Redmond Rescue Organization Fighting to Save Equestrian Lives
Originally published April 21, 2017
By Kim Shepard, Redmond Reporter
Click here to view story on the My Northwest website
When local animal rescue agencies find puppy mills it can fill up most of a shelter. But when the animals being rescued weigh thousands of pounds, it’s what you might call a horse of a different color.
Bonnie Hammond started SAFE equine rescue about 10 years ago. At first, she and a friend were rescuing horses being sold at feed lots. But, that wasn’t really getting to the root of the problem.
They wanted to stop the horses from getting into the slaughter pipeline in the first place, so they started working directly with animal control agencies in Pierce, King and Snohomish counties.
“We want to be as supportive as we can and as available as we can so that when they see a situation where seizing a horse and prosecuting the owner for cruelty is warranted, that they’re as likely and encouraged to do so,” she said.
Just a few months ago, SAFE found a new, bigger home on the outskirts of Redmond. The new space allows them to care for up to 28 animals.
But for SAFE, getting abused and neglected horses back to health is just the first step. They want to prepare the animals to be good “horse citizens” as Bonnie describes it. One of their recent success stories is Anderson, a chestnut Arabian stallion who had been abandoned in a field with a mare for so long the gates had rusted shut.
Bonnie says it took a professional trainer several hours just to get a halter on Anderson.
“That stallion was so feral and so wild that he immediately went into the you-are-not-taking-my-mare mode.”
After being gelded, and getting just a few months of care and training, Anderson is now ready for adoption.
“He transformed from this wild and crazy thing to an absolute sweetheart.”
Not all of SAFE’s stories turn out so well. Last week, they got a call about a woman who wanted to voluntarily surrender her horse because she couldn’t care for it any longer.
“We were shocked at what we saw,” Hammond said. “The horse was extremely thin — hip bones protruding all her ribs, her shoulders. In addition to that, she had a breathing condition [that was] causing her to literally heave and struggle to take every breath.”
They immediately took the mare to a vet and began daily treatment for the breathing condition, hoping they wouldn’t have to turn to euthanasia. On Monday, as they came to check on her, they discovered she was unable to fight any longer.
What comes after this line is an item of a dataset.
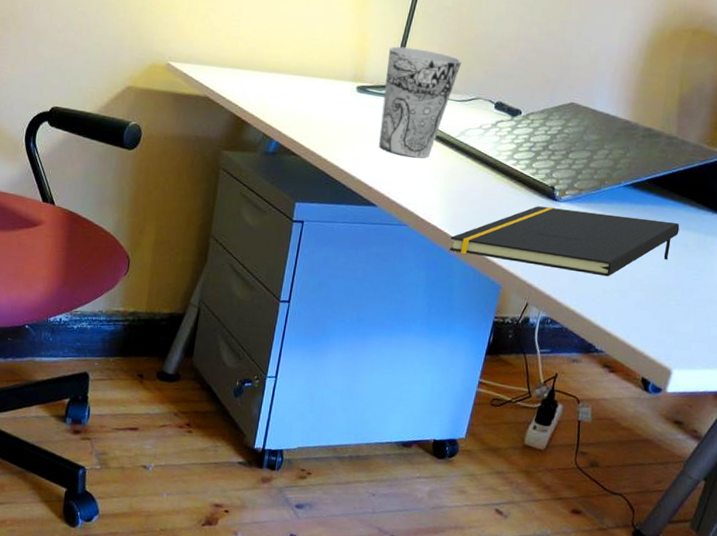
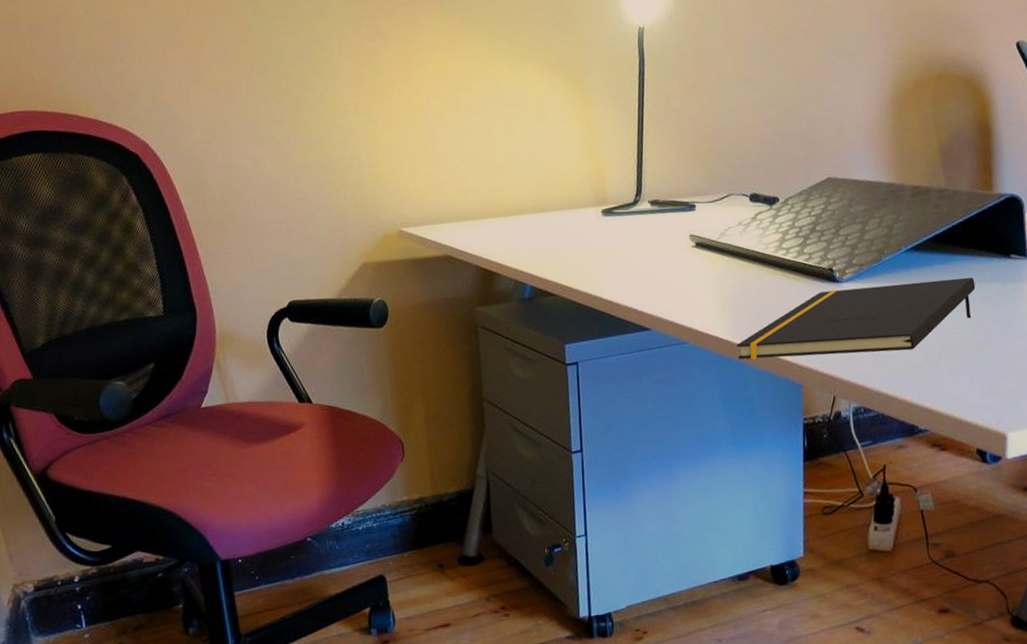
cup: present [378,46,462,158] -> none [626,157,705,272]

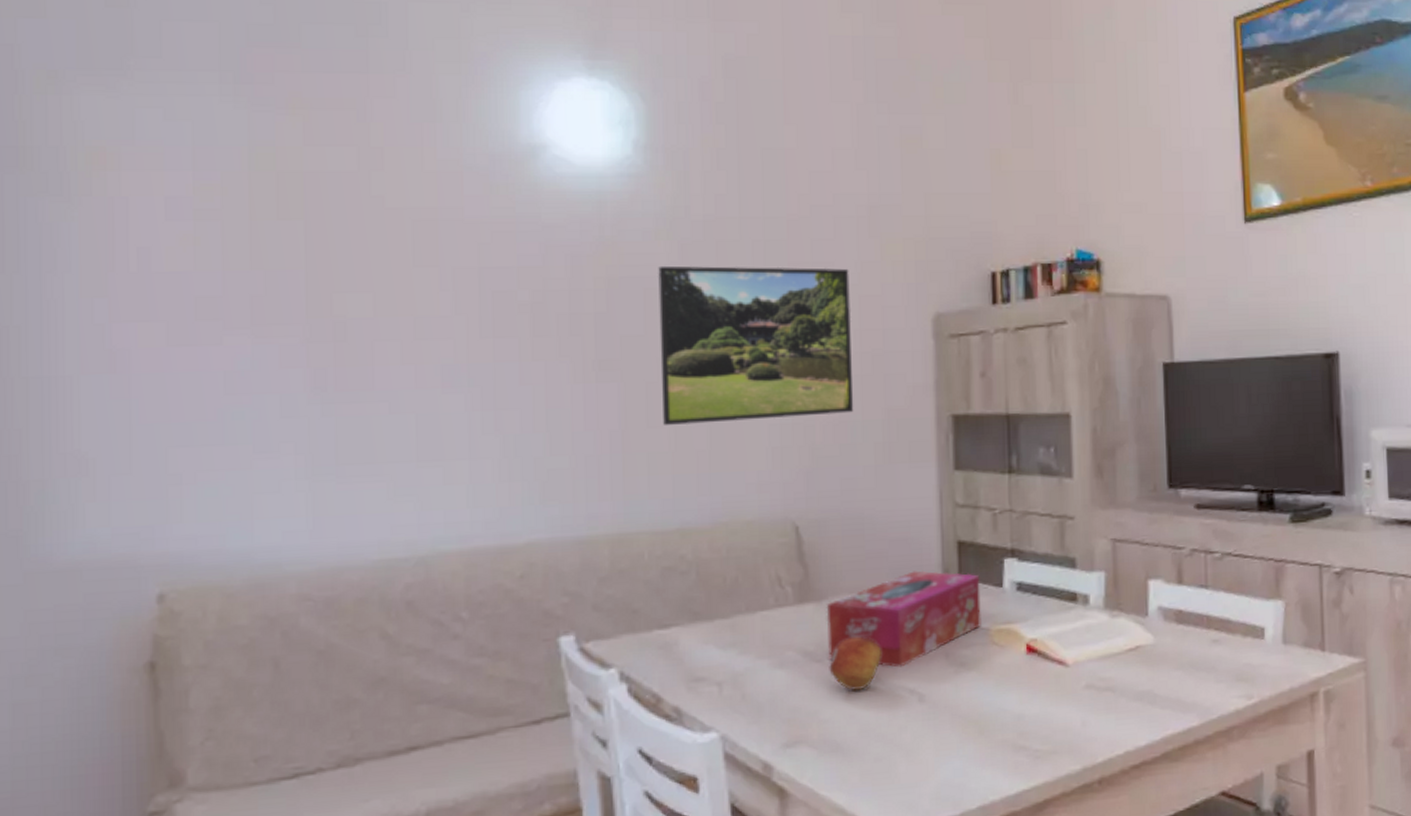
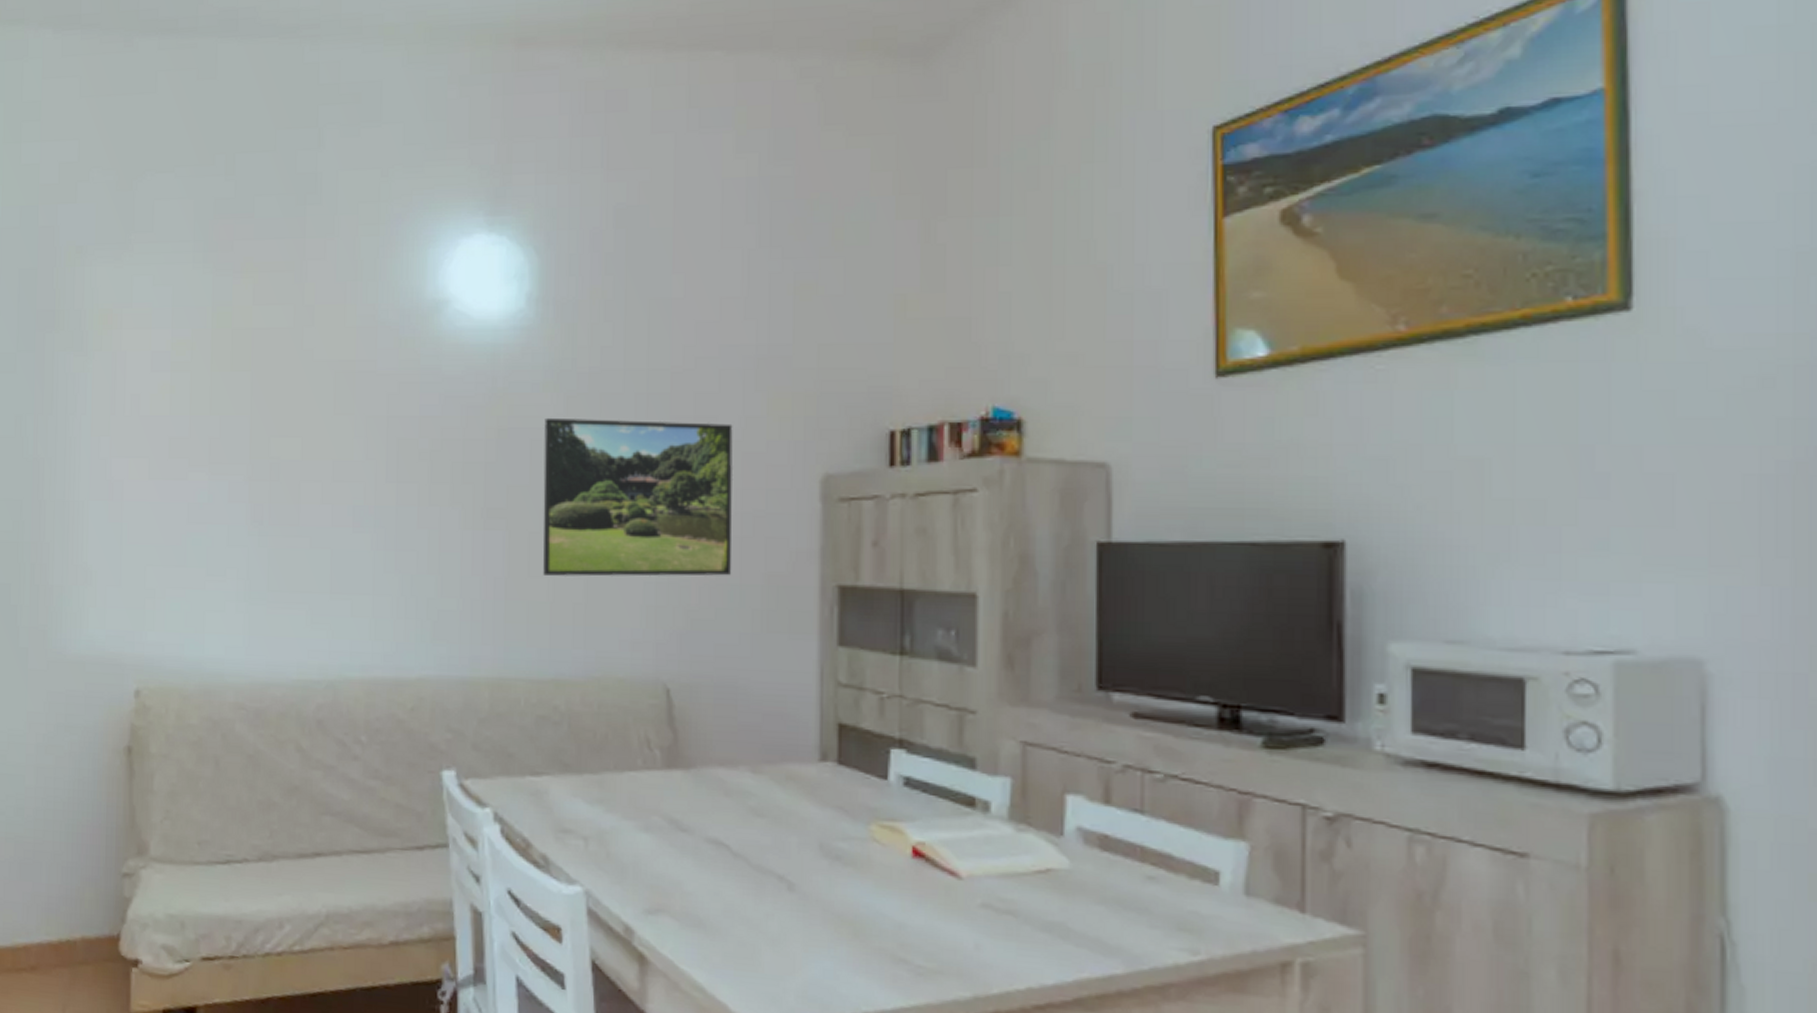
tissue box: present [826,570,981,668] -> none [694,750,862,851]
fruit: present [829,636,881,690] -> none [694,811,750,867]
“In some way, she saved us from having to make that choice by leaving on her own…” Hammond said.
Just a few days after they lost that horse, two more were being brought in to take her place from a Quarter Horse breeding operation in Snohomish County.
“They’re both actually beautiful horses, very well bred,” Hammond said.
She says careless breeding practices are one of the biggest reasons SAFE exists. Because mares almost never get spayed they’re always fertile, and it takes just one ungelded male to do a whole lot of damage.
“And I don’t know what it is, but we deal with people who really shouldn’t own horses — they’re starving them or neglecting them — and for some bizarre reason a huge percentage of them have stallions.”
SAFE is holding their very first open house at their new home in Redmond on Sunday with a “Hunger Games” theme.
“Horses hunger for more than just food. They hunger for kindness. They hunger for safety. They hunger for friends,” Hammond said. “The work we do, we don’t do it in a vacuum. It’s done by a community of people. And so working together we can end hunger and get these horses on their way to better lives.”